Fat chance, he thought. The grocery clerk
had locked the door behind him and was probably long gone. He
glanced out the windows for another sign of life in the deserted
mountain town and found only one.

TRAIL’S END . . . TRAIL’S END, a flash of
blue neon glowed at the end of the block, backlighting the flurries
of wind-driven snow. He sighed. This wasn’t at all how he’d
imagined his end of the trail. An ice crevasse on Mount Everest
maybe, or getting “Maytagged” in a stretch of white water, but not
freezing to death in the middle of Grand Lake, Colorado.

A wry smile curved a
corner of his mouth again and stuck.
Trail’s End
. If he wasn’t so tired
and hungry, the situation would be funny. But there wasn’t anything
funny about freezing to death, so he hauled himself out of the cab
and began the cold walk to the Trail’s End Bar.

* * *

“He looks a little rough around the edges,
Stevie. I wouldn’t want to tangle with him.”

Stevie heard her older
sister’s summation of Halsey Morgan through the buzz and crackle of
the phone line and let out another heavy sigh before answering. “I
don’t plan on tangling with him, Nola. If he’s got the money to get
his property out of hock, fine. If not, I’ll pay the taxes on it
again this year and it will be mine. All legal. All tidy.”
All shot to hell in a hand basket,
she added silently, doubting if Mr. Morgan had
any intention of losing his cabin and acreage to back taxes. What a
sweet deal it had been.

“Well, he didn’t look as though he had much
money.” Nola’s voice lifted hopefully.

“His kind never do.” But his kind managed to
wander the world freely, which was more than Stevie could manage.
No one could tell her he didn’t have something stashed away.

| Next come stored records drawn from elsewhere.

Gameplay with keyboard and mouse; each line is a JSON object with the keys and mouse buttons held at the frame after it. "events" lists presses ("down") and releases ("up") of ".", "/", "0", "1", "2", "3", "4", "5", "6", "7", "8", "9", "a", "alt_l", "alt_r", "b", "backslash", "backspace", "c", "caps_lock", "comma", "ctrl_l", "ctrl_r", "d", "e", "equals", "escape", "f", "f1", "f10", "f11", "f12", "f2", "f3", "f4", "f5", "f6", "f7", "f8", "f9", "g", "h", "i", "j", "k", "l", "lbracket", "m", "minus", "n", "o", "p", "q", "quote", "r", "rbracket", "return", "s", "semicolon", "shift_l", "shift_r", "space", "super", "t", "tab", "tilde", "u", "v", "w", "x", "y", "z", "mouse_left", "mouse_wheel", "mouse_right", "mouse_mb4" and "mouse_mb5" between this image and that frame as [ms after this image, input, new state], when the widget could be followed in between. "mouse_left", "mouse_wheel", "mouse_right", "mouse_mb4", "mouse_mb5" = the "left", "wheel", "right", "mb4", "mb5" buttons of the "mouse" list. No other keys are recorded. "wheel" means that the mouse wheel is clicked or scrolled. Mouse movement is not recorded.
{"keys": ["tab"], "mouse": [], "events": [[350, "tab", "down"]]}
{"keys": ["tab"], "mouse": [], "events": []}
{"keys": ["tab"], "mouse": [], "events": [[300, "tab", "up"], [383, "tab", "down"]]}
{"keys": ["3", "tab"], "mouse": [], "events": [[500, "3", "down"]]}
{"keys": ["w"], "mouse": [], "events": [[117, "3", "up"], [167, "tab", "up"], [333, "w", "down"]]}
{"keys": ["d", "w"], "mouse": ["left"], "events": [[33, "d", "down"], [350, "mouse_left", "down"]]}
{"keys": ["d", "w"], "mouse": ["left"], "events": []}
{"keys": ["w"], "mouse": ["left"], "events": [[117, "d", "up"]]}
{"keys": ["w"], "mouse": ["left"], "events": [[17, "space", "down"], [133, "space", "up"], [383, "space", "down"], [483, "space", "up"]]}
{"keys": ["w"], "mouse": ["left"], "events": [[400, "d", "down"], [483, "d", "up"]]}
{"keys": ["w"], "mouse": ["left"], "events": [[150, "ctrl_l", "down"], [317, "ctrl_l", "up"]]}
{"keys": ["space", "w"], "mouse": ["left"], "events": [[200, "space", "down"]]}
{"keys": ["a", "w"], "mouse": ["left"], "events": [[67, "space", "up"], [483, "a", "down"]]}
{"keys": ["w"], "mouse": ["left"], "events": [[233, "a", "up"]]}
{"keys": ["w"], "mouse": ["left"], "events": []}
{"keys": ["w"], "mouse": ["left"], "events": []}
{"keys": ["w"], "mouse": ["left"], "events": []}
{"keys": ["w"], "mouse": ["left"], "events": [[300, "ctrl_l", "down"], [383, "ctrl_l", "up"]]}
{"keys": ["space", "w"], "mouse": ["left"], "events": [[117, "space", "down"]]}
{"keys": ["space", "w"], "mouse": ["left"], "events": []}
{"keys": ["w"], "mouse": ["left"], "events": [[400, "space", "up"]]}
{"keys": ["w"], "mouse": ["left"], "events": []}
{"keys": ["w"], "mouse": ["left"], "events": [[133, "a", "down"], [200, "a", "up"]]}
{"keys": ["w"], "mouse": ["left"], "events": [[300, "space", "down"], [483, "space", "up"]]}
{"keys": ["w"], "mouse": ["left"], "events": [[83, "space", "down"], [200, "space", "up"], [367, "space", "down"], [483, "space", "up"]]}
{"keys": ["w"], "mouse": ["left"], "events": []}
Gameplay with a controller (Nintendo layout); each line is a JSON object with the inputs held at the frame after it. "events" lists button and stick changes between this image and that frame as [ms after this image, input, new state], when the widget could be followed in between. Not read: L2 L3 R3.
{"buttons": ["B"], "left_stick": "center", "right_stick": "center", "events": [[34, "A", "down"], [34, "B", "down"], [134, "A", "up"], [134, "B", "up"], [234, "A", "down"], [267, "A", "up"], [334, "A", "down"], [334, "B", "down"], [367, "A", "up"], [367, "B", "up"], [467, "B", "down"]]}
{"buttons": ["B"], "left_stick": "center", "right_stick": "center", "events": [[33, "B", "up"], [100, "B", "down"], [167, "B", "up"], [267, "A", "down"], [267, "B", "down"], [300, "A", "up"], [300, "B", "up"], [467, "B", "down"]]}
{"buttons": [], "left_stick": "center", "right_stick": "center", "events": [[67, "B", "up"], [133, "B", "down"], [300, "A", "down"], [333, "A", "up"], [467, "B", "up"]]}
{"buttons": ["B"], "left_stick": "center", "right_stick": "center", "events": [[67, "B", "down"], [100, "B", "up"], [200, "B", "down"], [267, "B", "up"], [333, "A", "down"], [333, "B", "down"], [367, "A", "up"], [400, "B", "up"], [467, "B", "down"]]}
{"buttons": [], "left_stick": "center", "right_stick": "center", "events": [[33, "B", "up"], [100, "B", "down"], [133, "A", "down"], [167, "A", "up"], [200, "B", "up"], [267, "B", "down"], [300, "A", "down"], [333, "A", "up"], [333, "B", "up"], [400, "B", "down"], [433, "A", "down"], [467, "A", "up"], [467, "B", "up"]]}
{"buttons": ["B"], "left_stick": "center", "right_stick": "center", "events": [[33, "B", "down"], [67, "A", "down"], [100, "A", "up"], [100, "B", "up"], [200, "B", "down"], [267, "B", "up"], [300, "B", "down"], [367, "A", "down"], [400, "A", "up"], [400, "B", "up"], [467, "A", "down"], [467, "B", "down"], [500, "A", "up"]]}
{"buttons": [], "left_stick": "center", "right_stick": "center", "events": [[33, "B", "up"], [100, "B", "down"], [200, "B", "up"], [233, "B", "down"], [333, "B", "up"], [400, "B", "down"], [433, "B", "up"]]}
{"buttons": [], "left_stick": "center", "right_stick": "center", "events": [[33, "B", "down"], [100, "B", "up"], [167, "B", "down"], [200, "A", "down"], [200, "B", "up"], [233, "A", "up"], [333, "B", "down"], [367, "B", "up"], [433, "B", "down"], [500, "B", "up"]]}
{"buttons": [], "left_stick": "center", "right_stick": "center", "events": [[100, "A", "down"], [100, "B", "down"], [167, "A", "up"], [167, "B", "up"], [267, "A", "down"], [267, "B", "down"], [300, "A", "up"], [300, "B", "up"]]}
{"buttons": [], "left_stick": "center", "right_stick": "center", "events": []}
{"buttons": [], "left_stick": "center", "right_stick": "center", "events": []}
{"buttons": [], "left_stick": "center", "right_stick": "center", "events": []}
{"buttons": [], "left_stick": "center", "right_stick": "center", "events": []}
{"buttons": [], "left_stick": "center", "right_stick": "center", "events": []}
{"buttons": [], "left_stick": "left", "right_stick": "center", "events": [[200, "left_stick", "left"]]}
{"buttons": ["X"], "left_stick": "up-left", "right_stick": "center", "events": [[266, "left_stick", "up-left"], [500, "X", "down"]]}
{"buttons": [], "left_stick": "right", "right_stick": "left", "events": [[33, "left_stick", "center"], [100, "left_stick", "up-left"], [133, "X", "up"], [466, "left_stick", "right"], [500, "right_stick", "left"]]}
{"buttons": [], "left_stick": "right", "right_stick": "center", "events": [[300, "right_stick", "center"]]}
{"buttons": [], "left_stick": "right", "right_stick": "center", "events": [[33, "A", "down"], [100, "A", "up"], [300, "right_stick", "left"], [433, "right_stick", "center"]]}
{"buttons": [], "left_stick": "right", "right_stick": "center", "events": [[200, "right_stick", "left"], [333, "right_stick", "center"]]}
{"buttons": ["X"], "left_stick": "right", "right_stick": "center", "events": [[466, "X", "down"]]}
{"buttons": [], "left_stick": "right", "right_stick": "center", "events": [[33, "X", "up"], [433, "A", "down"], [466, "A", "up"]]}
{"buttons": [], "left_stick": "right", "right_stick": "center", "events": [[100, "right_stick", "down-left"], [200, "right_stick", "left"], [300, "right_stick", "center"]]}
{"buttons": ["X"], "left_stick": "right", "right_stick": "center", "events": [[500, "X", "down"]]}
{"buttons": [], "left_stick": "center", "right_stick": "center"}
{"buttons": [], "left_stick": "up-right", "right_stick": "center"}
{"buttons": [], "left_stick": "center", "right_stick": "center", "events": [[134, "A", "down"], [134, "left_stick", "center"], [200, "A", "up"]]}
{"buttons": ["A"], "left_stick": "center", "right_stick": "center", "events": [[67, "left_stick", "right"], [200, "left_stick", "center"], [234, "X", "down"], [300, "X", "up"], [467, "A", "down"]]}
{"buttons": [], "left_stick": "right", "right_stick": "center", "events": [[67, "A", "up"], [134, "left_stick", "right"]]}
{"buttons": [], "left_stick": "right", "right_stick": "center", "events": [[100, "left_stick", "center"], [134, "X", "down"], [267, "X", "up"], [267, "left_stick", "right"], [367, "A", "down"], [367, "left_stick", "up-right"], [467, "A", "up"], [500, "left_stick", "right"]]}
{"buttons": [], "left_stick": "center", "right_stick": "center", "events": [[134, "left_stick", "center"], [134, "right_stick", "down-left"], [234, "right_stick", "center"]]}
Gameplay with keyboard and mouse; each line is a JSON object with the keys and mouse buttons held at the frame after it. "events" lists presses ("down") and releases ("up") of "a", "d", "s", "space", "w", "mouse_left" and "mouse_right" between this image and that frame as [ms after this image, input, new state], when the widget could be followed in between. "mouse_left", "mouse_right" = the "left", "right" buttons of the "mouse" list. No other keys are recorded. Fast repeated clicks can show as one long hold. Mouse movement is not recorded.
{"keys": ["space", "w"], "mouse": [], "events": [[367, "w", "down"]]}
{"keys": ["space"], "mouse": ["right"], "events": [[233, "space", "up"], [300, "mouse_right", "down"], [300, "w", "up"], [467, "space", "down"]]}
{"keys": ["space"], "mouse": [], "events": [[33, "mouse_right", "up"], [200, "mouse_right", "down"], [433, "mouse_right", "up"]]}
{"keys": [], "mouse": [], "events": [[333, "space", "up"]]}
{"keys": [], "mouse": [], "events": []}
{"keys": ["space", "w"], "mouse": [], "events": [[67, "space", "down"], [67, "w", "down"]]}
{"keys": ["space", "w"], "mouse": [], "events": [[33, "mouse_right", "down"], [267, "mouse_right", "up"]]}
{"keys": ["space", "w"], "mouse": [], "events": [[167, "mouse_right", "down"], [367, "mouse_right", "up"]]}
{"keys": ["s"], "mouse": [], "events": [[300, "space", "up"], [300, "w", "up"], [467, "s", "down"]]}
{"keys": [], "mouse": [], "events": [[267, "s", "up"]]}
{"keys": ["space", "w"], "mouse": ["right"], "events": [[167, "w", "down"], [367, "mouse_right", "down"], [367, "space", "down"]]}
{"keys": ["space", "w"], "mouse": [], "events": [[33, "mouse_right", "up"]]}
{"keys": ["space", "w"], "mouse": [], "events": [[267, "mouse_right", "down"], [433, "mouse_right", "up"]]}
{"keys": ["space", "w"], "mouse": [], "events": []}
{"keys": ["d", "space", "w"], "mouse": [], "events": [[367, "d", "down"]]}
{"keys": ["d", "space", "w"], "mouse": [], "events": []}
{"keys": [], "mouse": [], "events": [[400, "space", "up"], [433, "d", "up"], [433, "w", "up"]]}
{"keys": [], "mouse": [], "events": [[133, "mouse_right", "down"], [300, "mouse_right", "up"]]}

“Dried beans, generic coffee, a loaf of
bread, a dozen eggs, ten pounds of potatoes, peanut butter, no
jelly . . .”

Stretching the phone cord behind her, Stevie
walked over to the window and pressed her nose against the glass.
“Nola?” she asked, interrupting the rundown of Morgan’s grocery
list. “Why are you telling me this?” A snowplow turned onto the
main street and lowered its blade. Great, she thought, she
shouldn’t have too much trouble getting home. Her Mustang had
chains, but she wasn’t up to putting them on tonight.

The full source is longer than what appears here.